Phenix Insurance v. Jones

16 Ga. App. 261 | Ga. Ct. App. | 1915

Broyles, J.

1. The insurance policy sued upon contained the following clause: “This entire policy shall be void . . in case of any fraud or false swearing by the insured touching any matter relating to this insurance or the subject thereof, whether before or after a loss.” While there were some misstatements by the plaintiff in her sworn statement to the company, made shortly after the fire, as to the value of some of the personalty destroyed, and as to what articles had been removed from the house before the fire, it was not shown that these misstatements were wilfully or intentionally made for the purpose of defrauding the company; for the evidence abundantly showed that the personalty which was in the house at the time of the fire, and which was destroyed therein, exceeded the amount of insurance upon all the personalty.

2. The policy contained also the following clause: “This company shall not be liable for loss caused directly or indirectly by invasion, insurrection, riot, civil war or commotion, or military or usurped power, or by order of any civil authority, or by theft, or by neglect of the insured to use all reasonable means to save and preserve the property at and after a fire or when the property is endangered by fire in neighboring premises, or (unless fire ensues, and, in that event, for damage by fire only) by explosion of any kind, or lightning; but liability for direct damage by lightning may be assumed by specific agreement hereon.” The evidence showed that before the fire, on several different occasions, the plaintiff’s house had been considerably damaged by explosions of dynamite, thrown or placed by an unknown person, or persons; but it was not shown by any evidence that these outrages were committed by more than one person, and, under the law, it requires the participation of more than one person to constitute a riot.

3. While the evidence showed that these different explosions of dynamite had considerably damaged the dwelling, the great preponderance of the evidence was to the effect that the house, even after such damage, was worth considerably more than the amount it was insured for.

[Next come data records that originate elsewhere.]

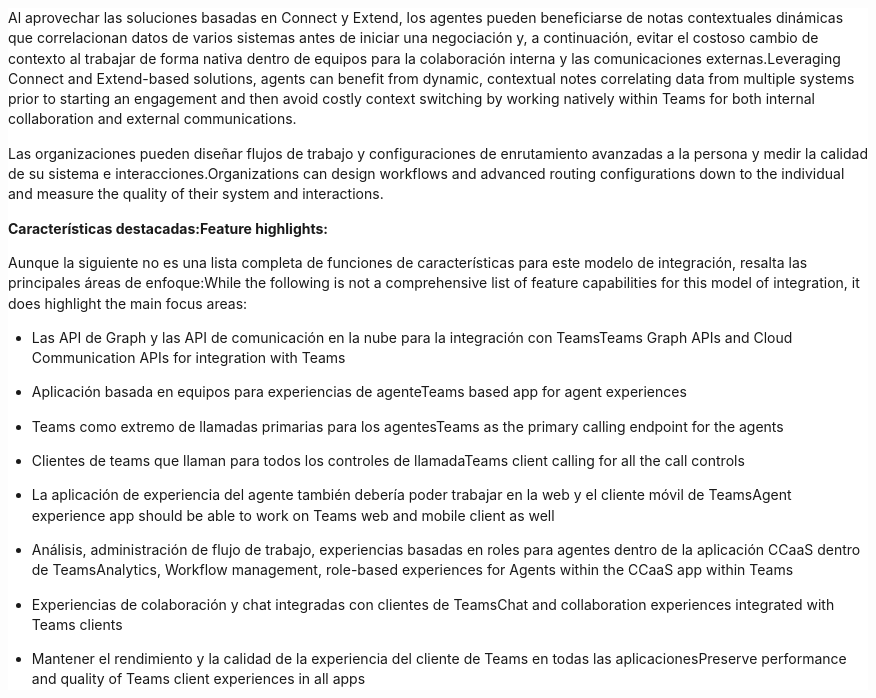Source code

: <span data-ttu-id="5e3eb-156">Al aprovechar las soluciones basadas en Connect y Extend, los agentes pueden beneficiarse de notas contextuales dinámicas que correlacionan datos de varios sistemas antes de iniciar una negociación y, a continuación, evitar el costoso cambio de contexto al trabajar de forma nativa dentro de equipos para la colaboración interna y las comunicaciones externas.</span><span class="sxs-lookup"><span data-stu-id="5e3eb-156">Leveraging Connect and Extend-based solutions, agents can benefit from dynamic, contextual notes correlating data from multiple systems prior to starting an engagement and then avoid costly context switching by working natively within Teams for both internal collaboration and external communications.</span></span>

<span data-ttu-id="5e3eb-157">Las organizaciones pueden diseñar flujos de trabajo y configuraciones de enrutamiento avanzadas a la persona y medir la calidad de su sistema e interacciones.</span><span class="sxs-lookup"><span data-stu-id="5e3eb-157">Organizations can design workflows and advanced routing configurations down to the individual and measure the quality of their system and interactions.</span></span>

<span data-ttu-id="5e3eb-158">**Características destacadas:**</span><span class="sxs-lookup"><span data-stu-id="5e3eb-158">**Feature highlights:**</span></span>

<span data-ttu-id="5e3eb-159">Aunque la siguiente no es una lista completa de funciones de características para este modelo de integración, resalta las principales áreas de enfoque:</span><span class="sxs-lookup"><span data-stu-id="5e3eb-159">While the following is not a comprehensive list of feature capabilities for this model of integration, it does highlight the main focus areas:</span></span>

  - <span data-ttu-id="5e3eb-160">Las API de Graph y las API de comunicación en la nube para la integración con Teams</span><span class="sxs-lookup"><span data-stu-id="5e3eb-160">Teams Graph APIs and Cloud Communication APIs for integration with Teams</span></span> 

  - <span data-ttu-id="5e3eb-161">Aplicación basada en equipos para experiencias de agente</span><span class="sxs-lookup"><span data-stu-id="5e3eb-161">Teams based app for agent experiences</span></span> 

  - <span data-ttu-id="5e3eb-162">Teams como extremo de llamadas primarias para los agentes</span><span class="sxs-lookup"><span data-stu-id="5e3eb-162">Teams as the primary calling endpoint for the agents</span></span> 

  - <span data-ttu-id="5e3eb-163">Clientes de teams que llaman para todos los controles de llamada</span><span class="sxs-lookup"><span data-stu-id="5e3eb-163">Teams client calling for all the call controls</span></span>

  - <span data-ttu-id="5e3eb-164">La aplicación de experiencia del agente también debería poder trabajar en la web y el cliente móvil de Teams</span><span class="sxs-lookup"><span data-stu-id="5e3eb-164">Agent experience app should be able to work on Teams web and mobile client as well</span></span>

  - <span data-ttu-id="5e3eb-165">Análisis, administración de flujo de trabajo, experiencias basadas en roles para agentes dentro de la aplicación CCaaS dentro de Teams</span><span class="sxs-lookup"><span data-stu-id="5e3eb-165">Analytics, Workflow management, role-based experiences for Agents within the CCaaS app within Teams</span></span>

  - <span data-ttu-id="5e3eb-166">Experiencias de colaboración y chat integradas con clientes de Teams</span><span class="sxs-lookup"><span data-stu-id="5e3eb-166">Chat and collaboration experiences integrated with Teams clients</span></span> 

  - <span data-ttu-id="5e3eb-167">Mantener el rendimiento y la calidad de la experiencia del cliente de Teams en todas las aplicaciones</span><span class="sxs-lookup"><span data-stu-id="5e3eb-167">Preserve performance and quality of Teams client experiences in all apps</span></span>  
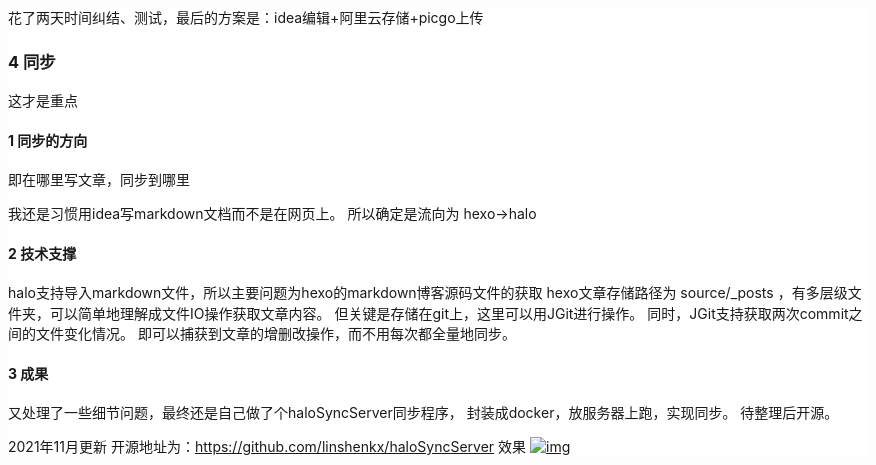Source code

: 花了两天时间纠结、测试，最后的方案是：idea编辑+阿里云存储+picgo上传

### 4 同步

这才是重点

#### 1 同步的方向

即在哪里写文章，同步到哪里

我还是习惯用idea写markdown文档而不是在网页上。
所以确定是流向为 hexo->halo

#### 2 技术支撑

halo支持导入markdown文件，所以主要问题为hexo的markdown博客源码文件的获取
hexo文章存储路径为 source/_posts ，有多层级文件夹，可以简单地理解成文件IO操作获取文章内容。
但关键是存储在git上，这里可以用JGit进行操作。
同时，JGit支持获取两次commit之间的文件变化情况。
即可以捕获到文章的增删改操作，而不用每次都全量地同步。

#### 3 成果

又处理了一些细节问题，最终还是自己做了个haloSyncServer同步程序，
封装成docker，放服务器上跑，实现同步。
待整理后开源。

2021年11月更新
开源地址为：https://github.com/linshenkx/haloSyncServer
效果
[![img](https://lian-gallery.oss-cn-guangzhou.aliyuncs.com/img/1637394238(1).jpg)](https://lian-gallery.oss-cn-guangzhou.aliyuncs.com/img/1637394238(1).jpg)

4. There was a clause in the policy which rendered it void if the building or any part thereof fell, except as a result of fire. The testimony for the plaintiff, however, showed that no substantial or material part of the building had fallen, and that it had not become untenantable, and that the plaintiff had not abandoned it as a place of residence, before the fire occurred.

5. The evidence as to whether the building was destroyed by the fire, or by an explosion of dynamite which occurred a few minutes before the fire, was conflicting and uncertain, but the finding of the jury, that the proximate cause of the destruction of the building was the fire, was authorized.

6. While there were some slight errors in the charge of the court, yet the excerpts complained of, when considered in connection with the entire charge and construed in the light of the evidence in the case, do not contain any error of sufficient materiality to require the grant of a new ' trial. Substantial justice has apparently been done in this case, and the verdict was authorized by the evidence.

*262Decided May 4, 1915. Action on insurance policy; from Hart superior; court — Judge Meadow. May 19, 1914. J. H. & Parke Skelton, Slaton & Phillips, for plaintiff in error. Worley Adams, J. N. Worley, A. G. & Julian McCurry, contra.

7. It not being apparent that this cause was brought up for delay only, . the request of counsel for defendant in error that 10 per cent, damages be awarded is denied. Judgment affirmed.